To become a certified valuation analyst, you first may be required to become a Certified Public Accountant (CPA). A CPA is an accounting professional who is able to gather and organize financial documents so that managers can create business strategies and financial analysts can perform audits. An undergraduate degree in accounting and a satisfactory score on a proficiency exam are normally required to become a CPA. In some cases, an aspiring CPA may be required to take post-graduate courses.
Some organizations may require that an individual who desires to become a certified valuation analyst complete a case study prior to taking the proficiency exam. This step allows officials to see that you understand the basic principles of business appraisal. Applicants who are already practicing as valuation experts have the opportunity instead to produce a report on an operating business. In most cases, these reports must have been completed within the last year.
A passing score on a two-part proficiency exam is usually required to become a certified valuation analyst. The first part is a multiple choice test. This section tests a professional's overall body of knowledge related to business valuation. In some cases, individuals can take this exam after a day of training.

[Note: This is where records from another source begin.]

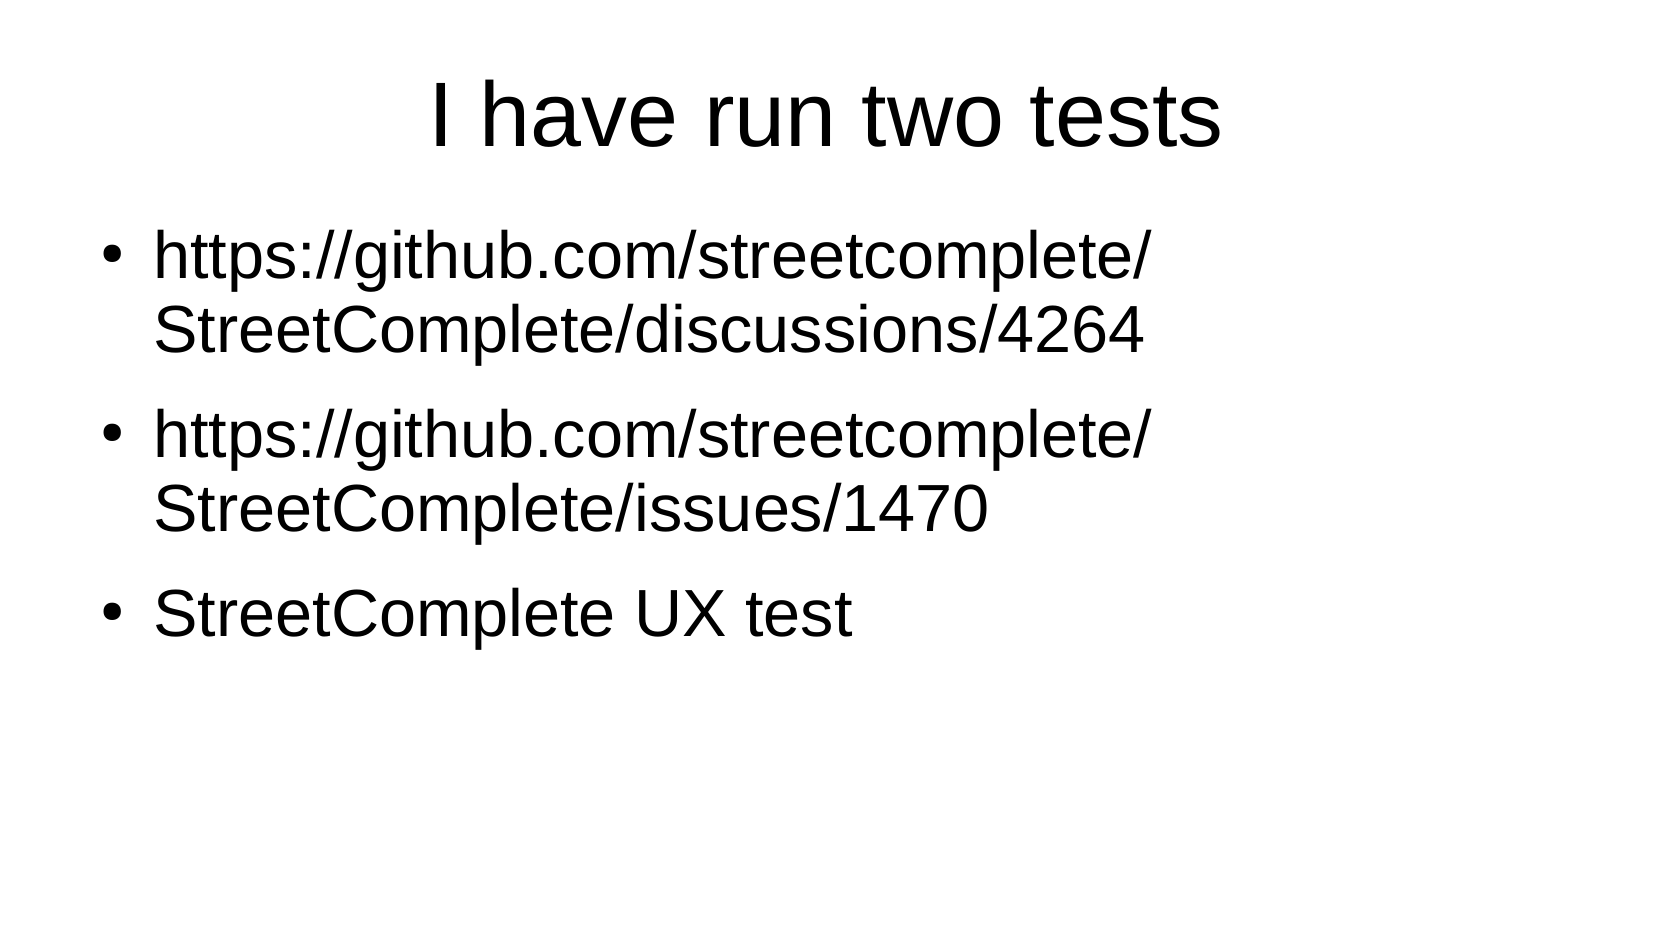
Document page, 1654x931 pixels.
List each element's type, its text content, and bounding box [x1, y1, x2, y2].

list https://github.com/streetcomplete/StreetComplete/discussions/4264 https://github.com/streetcomplete/StreetComplete/issues/1470 StreetComplete UX test [82, 217, 1571, 758]
title I have run two tests [82, 37, 1571, 193]
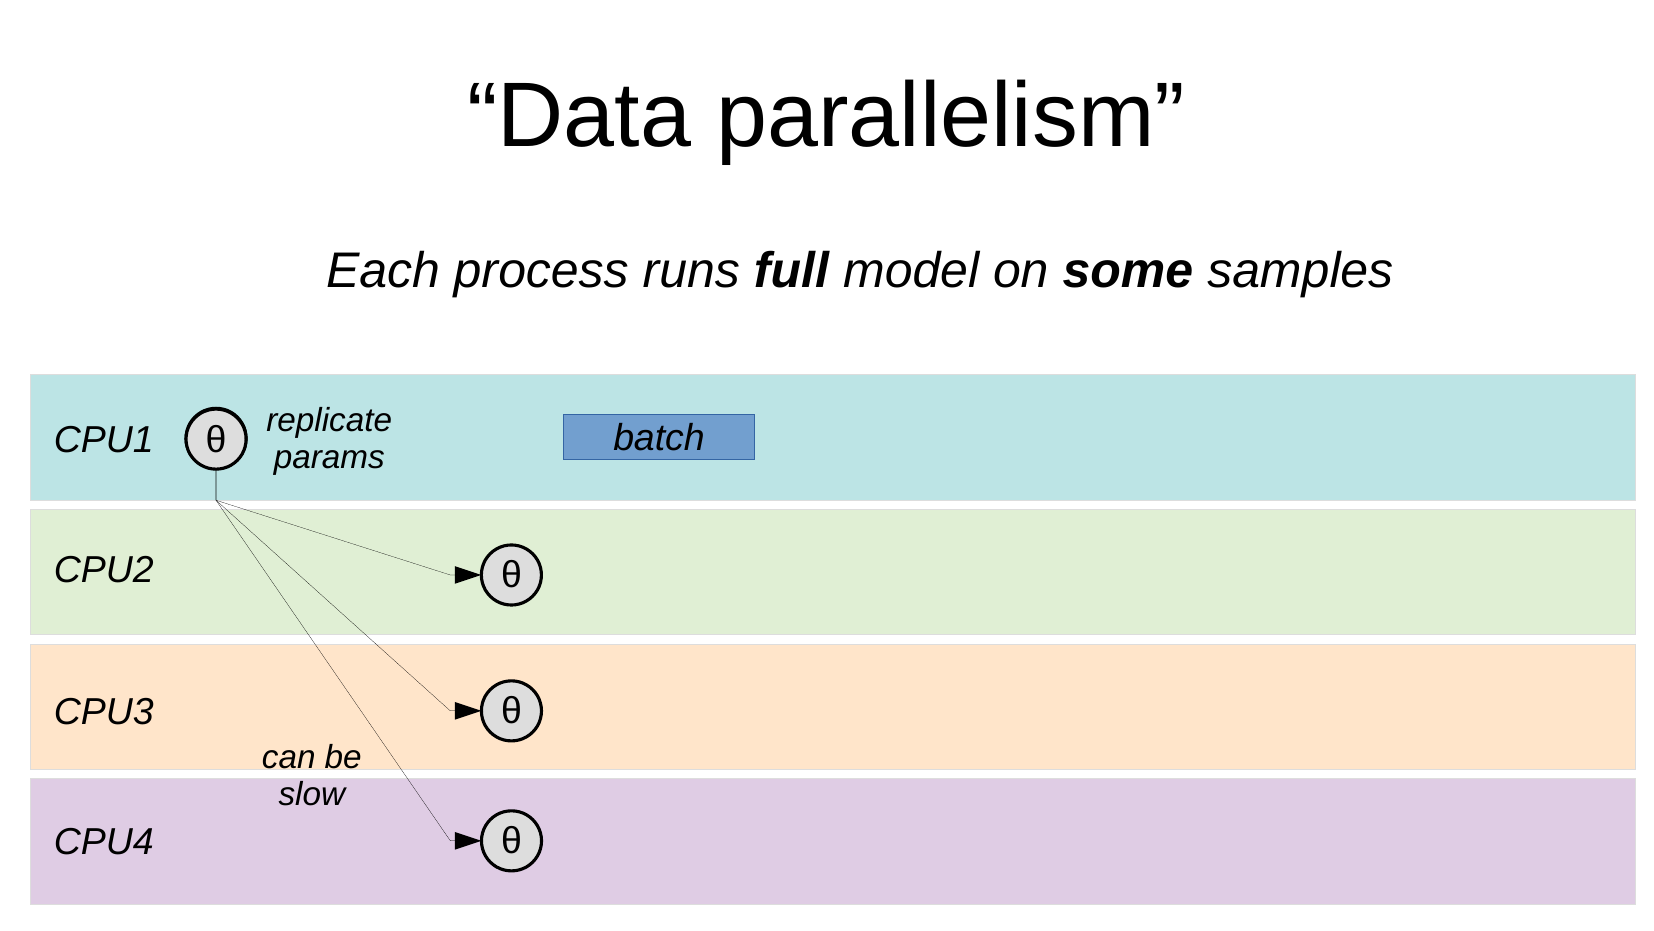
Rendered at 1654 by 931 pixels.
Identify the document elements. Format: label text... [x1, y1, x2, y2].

text_box θ [481, 680, 542, 741]
text_box [30, 509, 309, 635]
text_box θ [186, 409, 237, 470]
text_box CPU4 [39, 813, 190, 871]
text_box Each process runs full model on some samples [311, 234, 1510, 362]
text_box batch [563, 414, 755, 460]
text_box CPU3 [39, 683, 190, 741]
text_box θ [481, 544, 542, 606]
text_box CPU1 [39, 411, 190, 469]
text_box can be slow [219, 730, 404, 820]
text_box [229, 509, 1636, 635]
title “Data parallelism” [82, 37, 1571, 193]
text_box [30, 778, 1636, 905]
text_box replicate params [237, 394, 422, 483]
text_box [30, 374, 1636, 501]
text_box [224, 509, 366, 635]
text_box [30, 644, 374, 770]
text_box [318, 644, 1636, 770]
text_box θ [481, 810, 542, 871]
text_box CPU2 [39, 541, 190, 599]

The second section of the proficiency exam is a take-home test. This part is meant to mirror the act of real business valuation. For this reason, test takers may be urged to spend anywhere from 40 to 60 hours on the test. If you fail the test the first time, you do have the opportunity to retake it, often at a reduced price.
Professionals who have practiced business valuation may have an easier time with the exam than those who have not had experience in this field. If you feel that you have much preparation to do in order to become a certified valuation analyst, you may want to take some preparation courses. These can be taken in conventional classroom settings or in the form of online tutorials.